Design/methodology/approach
This study applies a short-term event study and cross-sectional analysis with unique CSR datasets obtained from newspaper articles and the Dow Jones Sustainability Index.
Findings
Investor reactions are significantly shaped by their sources of information. Individual investors are found to predominantly respond to accessible news announcements, whereas institutional investors show heightened sensitivity to adverse news from both scrutinized sources. Foreign investors, mirroring institutional investors' patterns, uniquely react positively to index additions.

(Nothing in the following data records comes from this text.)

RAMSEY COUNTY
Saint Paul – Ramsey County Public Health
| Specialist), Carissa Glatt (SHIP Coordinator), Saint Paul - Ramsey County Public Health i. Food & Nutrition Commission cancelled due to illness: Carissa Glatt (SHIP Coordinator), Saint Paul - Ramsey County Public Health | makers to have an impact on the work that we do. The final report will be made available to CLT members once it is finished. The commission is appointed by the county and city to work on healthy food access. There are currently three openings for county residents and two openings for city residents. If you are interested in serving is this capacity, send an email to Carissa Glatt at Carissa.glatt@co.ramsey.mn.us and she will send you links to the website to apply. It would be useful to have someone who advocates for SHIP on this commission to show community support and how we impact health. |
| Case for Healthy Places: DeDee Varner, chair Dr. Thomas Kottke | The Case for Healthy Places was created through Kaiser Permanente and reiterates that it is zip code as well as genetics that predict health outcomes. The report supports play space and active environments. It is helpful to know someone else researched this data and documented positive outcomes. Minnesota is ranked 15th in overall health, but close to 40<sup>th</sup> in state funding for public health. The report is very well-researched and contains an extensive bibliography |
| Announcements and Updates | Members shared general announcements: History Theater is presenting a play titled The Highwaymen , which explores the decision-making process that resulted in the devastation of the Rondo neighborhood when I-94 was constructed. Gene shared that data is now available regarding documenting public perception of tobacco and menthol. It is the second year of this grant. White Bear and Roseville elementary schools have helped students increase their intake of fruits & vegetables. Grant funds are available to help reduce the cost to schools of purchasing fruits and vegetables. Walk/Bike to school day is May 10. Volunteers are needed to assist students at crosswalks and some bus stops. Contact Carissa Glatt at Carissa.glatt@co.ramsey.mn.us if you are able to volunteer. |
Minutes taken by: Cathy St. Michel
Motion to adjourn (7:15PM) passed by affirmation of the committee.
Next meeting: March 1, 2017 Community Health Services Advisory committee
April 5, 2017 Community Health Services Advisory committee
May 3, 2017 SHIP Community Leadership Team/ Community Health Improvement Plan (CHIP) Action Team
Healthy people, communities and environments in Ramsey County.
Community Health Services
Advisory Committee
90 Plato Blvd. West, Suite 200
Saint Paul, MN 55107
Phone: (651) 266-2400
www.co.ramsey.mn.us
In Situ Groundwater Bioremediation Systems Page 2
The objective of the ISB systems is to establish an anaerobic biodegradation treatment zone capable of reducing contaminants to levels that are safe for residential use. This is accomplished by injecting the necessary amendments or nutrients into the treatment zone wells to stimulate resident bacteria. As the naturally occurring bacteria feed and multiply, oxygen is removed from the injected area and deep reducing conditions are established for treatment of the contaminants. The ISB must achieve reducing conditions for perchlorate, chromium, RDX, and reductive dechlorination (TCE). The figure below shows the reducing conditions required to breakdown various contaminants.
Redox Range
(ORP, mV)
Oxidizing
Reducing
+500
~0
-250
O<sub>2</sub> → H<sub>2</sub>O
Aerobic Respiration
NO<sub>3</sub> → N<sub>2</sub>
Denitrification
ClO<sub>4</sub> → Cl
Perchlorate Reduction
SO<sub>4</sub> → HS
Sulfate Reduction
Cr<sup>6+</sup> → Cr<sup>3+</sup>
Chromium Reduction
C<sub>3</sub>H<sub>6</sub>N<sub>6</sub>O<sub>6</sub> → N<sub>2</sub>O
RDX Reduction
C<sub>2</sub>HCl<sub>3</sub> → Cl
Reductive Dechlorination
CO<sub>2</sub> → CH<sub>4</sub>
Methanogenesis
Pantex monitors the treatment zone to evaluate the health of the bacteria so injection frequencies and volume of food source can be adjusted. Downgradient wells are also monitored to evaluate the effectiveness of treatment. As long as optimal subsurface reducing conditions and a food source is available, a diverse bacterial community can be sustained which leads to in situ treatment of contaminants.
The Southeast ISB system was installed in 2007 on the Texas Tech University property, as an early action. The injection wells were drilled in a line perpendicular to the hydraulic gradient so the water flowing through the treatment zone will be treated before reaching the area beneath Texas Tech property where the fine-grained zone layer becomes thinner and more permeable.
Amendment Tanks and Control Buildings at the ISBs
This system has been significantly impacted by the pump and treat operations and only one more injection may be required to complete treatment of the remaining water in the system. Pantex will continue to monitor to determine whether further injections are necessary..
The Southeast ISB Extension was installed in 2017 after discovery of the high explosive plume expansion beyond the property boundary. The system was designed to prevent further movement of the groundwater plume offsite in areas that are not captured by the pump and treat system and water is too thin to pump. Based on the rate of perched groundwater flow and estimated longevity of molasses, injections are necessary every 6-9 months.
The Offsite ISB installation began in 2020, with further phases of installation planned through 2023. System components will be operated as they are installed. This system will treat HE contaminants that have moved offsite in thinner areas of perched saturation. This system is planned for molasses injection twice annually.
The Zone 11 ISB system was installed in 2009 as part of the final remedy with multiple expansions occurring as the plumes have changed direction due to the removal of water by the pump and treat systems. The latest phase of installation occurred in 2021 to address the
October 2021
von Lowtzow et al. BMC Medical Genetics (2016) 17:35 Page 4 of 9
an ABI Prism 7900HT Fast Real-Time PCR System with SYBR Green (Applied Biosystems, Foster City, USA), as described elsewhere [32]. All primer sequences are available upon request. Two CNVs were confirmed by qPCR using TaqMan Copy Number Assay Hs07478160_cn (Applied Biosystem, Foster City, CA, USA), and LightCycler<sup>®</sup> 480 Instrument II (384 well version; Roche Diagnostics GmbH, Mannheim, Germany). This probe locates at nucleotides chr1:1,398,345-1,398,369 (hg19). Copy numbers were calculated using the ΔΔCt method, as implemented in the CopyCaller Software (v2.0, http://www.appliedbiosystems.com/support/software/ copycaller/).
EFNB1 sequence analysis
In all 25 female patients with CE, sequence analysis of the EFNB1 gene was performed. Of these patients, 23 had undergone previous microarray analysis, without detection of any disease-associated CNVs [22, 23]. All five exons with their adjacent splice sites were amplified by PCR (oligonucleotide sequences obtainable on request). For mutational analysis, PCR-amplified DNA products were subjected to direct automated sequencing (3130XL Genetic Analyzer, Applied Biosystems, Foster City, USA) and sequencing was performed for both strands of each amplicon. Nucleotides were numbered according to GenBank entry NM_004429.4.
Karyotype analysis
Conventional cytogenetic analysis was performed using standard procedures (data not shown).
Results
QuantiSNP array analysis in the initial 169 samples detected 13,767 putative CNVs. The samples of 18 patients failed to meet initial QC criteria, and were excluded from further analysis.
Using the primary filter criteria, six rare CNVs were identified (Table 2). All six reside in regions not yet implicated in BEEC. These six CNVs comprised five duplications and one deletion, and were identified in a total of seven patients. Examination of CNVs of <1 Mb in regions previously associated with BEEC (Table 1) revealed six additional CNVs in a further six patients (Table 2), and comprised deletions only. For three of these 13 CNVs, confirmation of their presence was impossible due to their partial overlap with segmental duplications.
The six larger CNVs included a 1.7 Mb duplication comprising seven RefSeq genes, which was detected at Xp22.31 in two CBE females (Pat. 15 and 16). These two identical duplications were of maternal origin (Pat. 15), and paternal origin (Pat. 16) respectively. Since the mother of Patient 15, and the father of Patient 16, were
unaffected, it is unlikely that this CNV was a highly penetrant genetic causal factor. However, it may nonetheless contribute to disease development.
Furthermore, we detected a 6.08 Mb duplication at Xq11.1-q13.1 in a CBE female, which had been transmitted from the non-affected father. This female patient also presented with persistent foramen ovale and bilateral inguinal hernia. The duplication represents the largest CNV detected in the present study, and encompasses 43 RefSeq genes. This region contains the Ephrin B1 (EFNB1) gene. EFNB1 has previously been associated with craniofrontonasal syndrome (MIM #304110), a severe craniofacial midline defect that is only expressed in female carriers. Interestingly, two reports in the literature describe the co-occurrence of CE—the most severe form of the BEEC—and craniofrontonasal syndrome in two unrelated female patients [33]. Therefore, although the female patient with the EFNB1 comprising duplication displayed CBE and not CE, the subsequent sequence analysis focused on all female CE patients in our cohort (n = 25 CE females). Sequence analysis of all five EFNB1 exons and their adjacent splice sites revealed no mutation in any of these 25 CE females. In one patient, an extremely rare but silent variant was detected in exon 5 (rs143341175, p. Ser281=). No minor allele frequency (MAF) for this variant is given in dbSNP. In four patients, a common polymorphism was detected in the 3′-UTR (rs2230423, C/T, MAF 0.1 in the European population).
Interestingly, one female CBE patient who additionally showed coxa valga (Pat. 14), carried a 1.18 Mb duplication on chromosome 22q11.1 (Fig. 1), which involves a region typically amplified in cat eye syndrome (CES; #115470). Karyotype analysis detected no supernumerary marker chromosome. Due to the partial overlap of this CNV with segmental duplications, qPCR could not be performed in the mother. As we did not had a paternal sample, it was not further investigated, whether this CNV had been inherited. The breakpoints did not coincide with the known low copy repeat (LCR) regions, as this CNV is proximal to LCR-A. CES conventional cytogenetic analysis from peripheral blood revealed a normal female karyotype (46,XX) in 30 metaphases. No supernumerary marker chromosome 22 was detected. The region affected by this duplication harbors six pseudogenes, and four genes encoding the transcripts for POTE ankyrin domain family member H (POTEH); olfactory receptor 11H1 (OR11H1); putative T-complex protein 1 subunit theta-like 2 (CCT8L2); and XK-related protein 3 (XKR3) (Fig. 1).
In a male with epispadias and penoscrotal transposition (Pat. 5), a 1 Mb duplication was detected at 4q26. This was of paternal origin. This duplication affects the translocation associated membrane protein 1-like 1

Research limitations/implications
Investors’ assessment of CSR activities varies due to the differing sources of information obtained; further, it is affected by the type of investor.
Practical implications
The findings guide public relation managers in strategizing CSR communication toward diverse investor types. This includes recommending targeted approaches for Japanese individual investors through newspapers and TV, exercising caution in disseminating adverse news to Japanese institutions, and promoting and justifying CSR actions to foreign investors. It underscores the need for a strategic investor relations frameworks that considers accessibility, literacy, and investors' interests.
Originality/value
This study examines the relationship between sources of information for CSR activities and investors’ responses, an area under-represented in the literature. The author uses CSR announcement data, collected from newspapers to make the results more accurate and relevant.